== THE TASK ==
Extract the text of every one of the records below word for word, leaving the pictures out of your answer.

== SOURCE INFORMATION ==
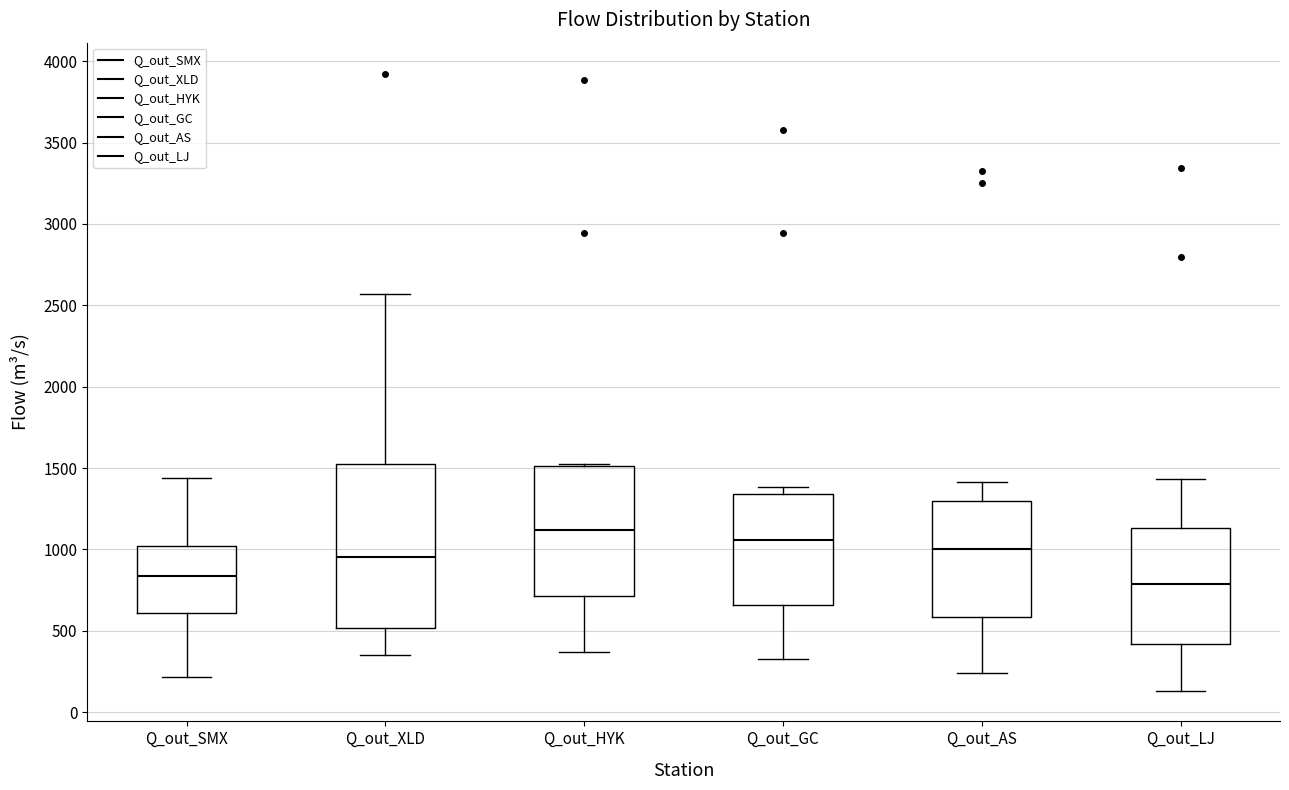

Where is the lower edge of the box for Q_out_LJ on the y-axis? The values are not printed on the chart, so give them approximately, as read against the axis.

400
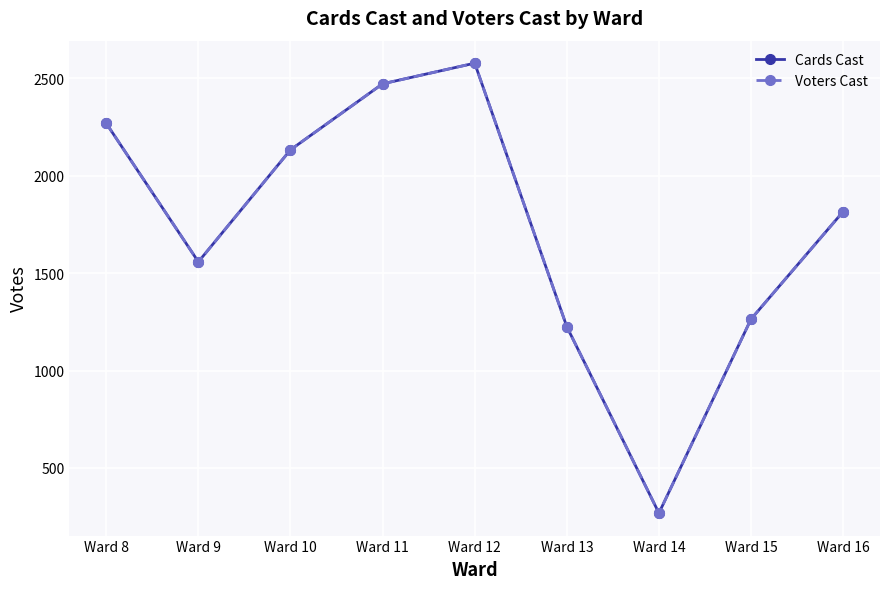

Does the chart have visible grid lines?

Yes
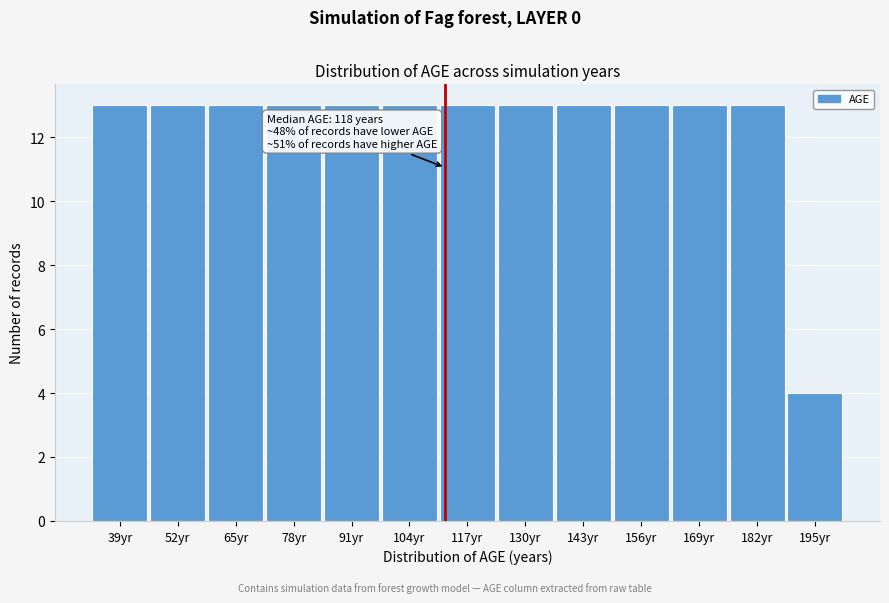

Reading left to right, extract all data points from this chart.

39yr=13	52yr=13	65yr=13	78yr=13	91yr=13	104yr=13	117yr=13	130yr=13	143yr=13	156yr=13	169yr=13	182yr=13	195yr=4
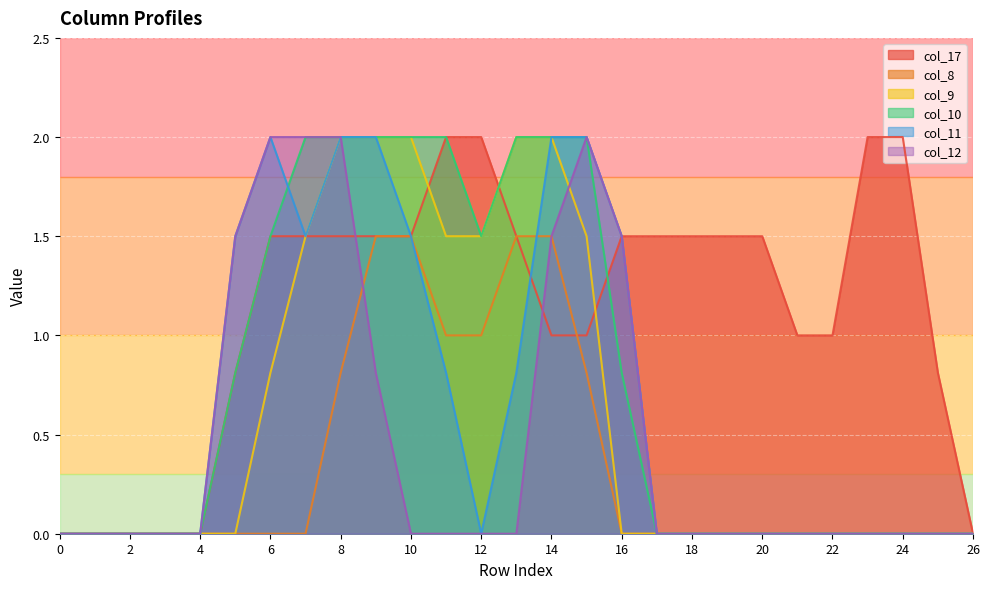

What is the value of the col_8 point at the 14th from the left?

1.5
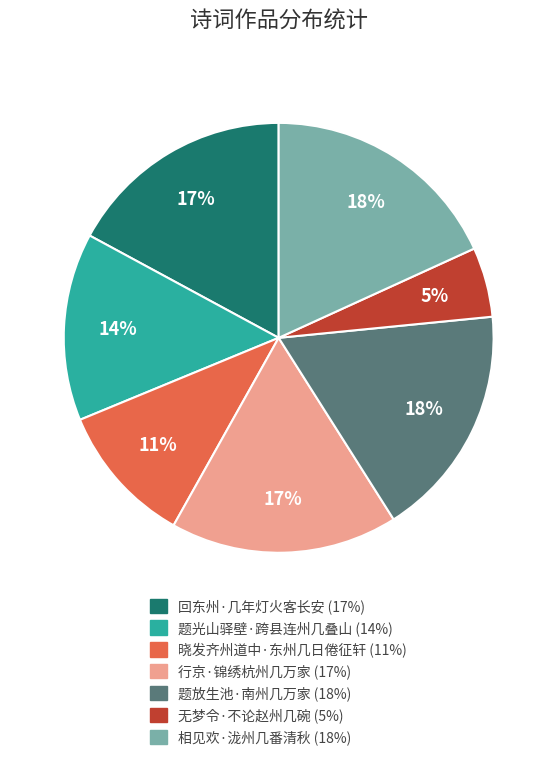

How many segments does this pie chart have?

7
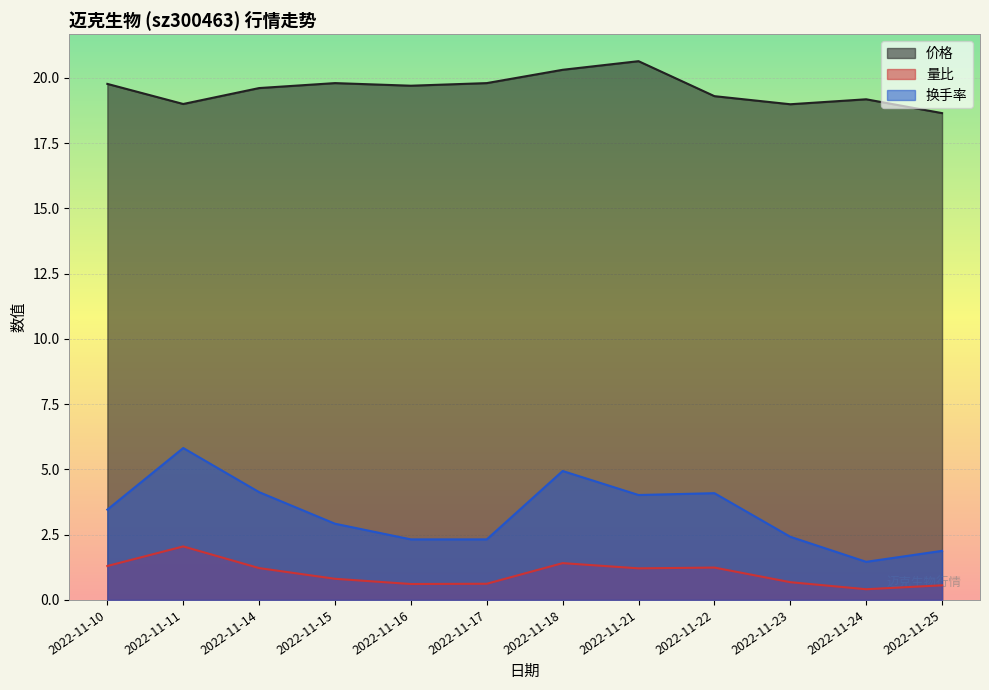

List the labels in order of 换手率 value, largest first.

2022-11-11, 2022-11-18, 2022-11-14, 2022-11-22, 2022-11-21, 2022-11-10, 2022-11-15, 2022-11-23, 2022-11-16, 2022-11-17, 2022-11-25, 2022-11-24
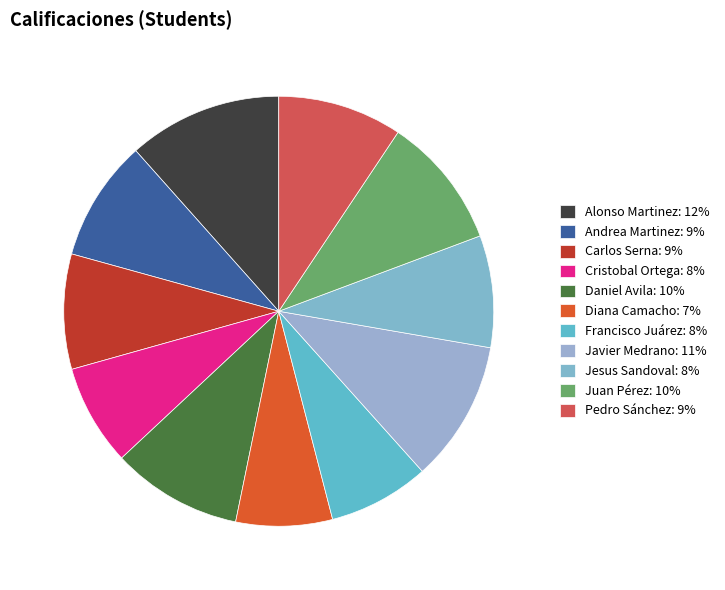

Count the number of slices in the pie.

11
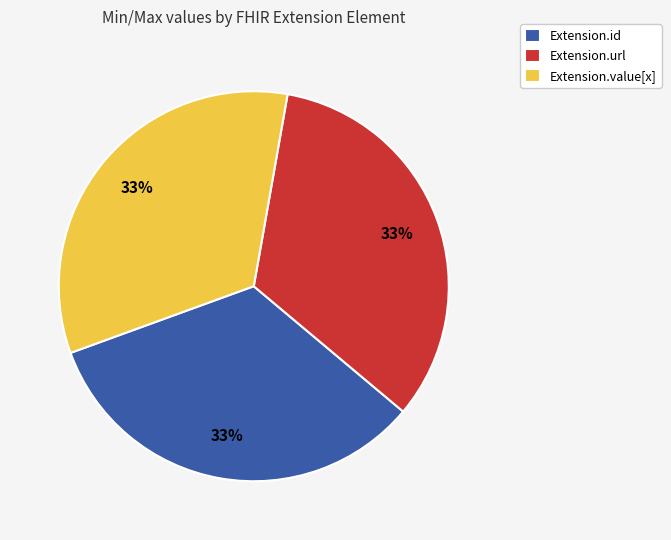

To the nearest percent, what is the difference between the largest and smallest slice percentages?

0%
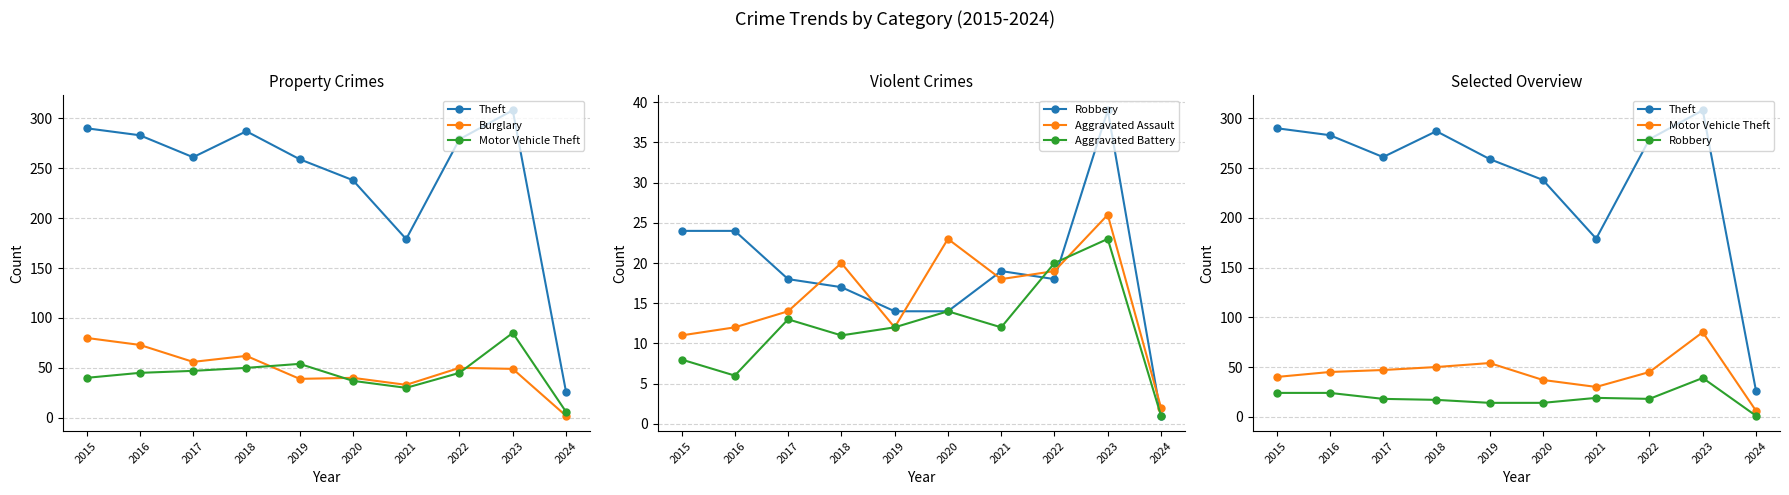

Where is the first local maximum for Aggravated Assault?

2018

== RESPONSE FOR THIS EXERCISE ==
Where is the lower edge of the box for Q_out_LJ on the y-axis? The values are not printed on the chart, so give them approximately, as read against the axis.

400

Does the chart have visible grid lines?

Yes

Reading left to right, extract all data points from this chart.

39yr=13	52yr=13	65yr=13	78yr=13	91yr=13	104yr=13	117yr=13	130yr=13	143yr=13	156yr=13	169yr=13	182yr=13	195yr=4

What is the value of the col_8 point at the 14th from the left?

1.5

How many segments does this pie chart have?

7

List the labels in order of 换手率 value, largest first.

2022-11-11, 2022-11-18, 2022-11-14, 2022-11-22, 2022-11-21, 2022-11-10, 2022-11-15, 2022-11-23, 2022-11-16, 2022-11-17, 2022-11-25, 2022-11-24

Count the number of slices in the pie.

11

To the nearest percent, what is the difference between the largest and smallest slice percentages?

0%

Where is the first local maximum for Aggravated Assault?

2018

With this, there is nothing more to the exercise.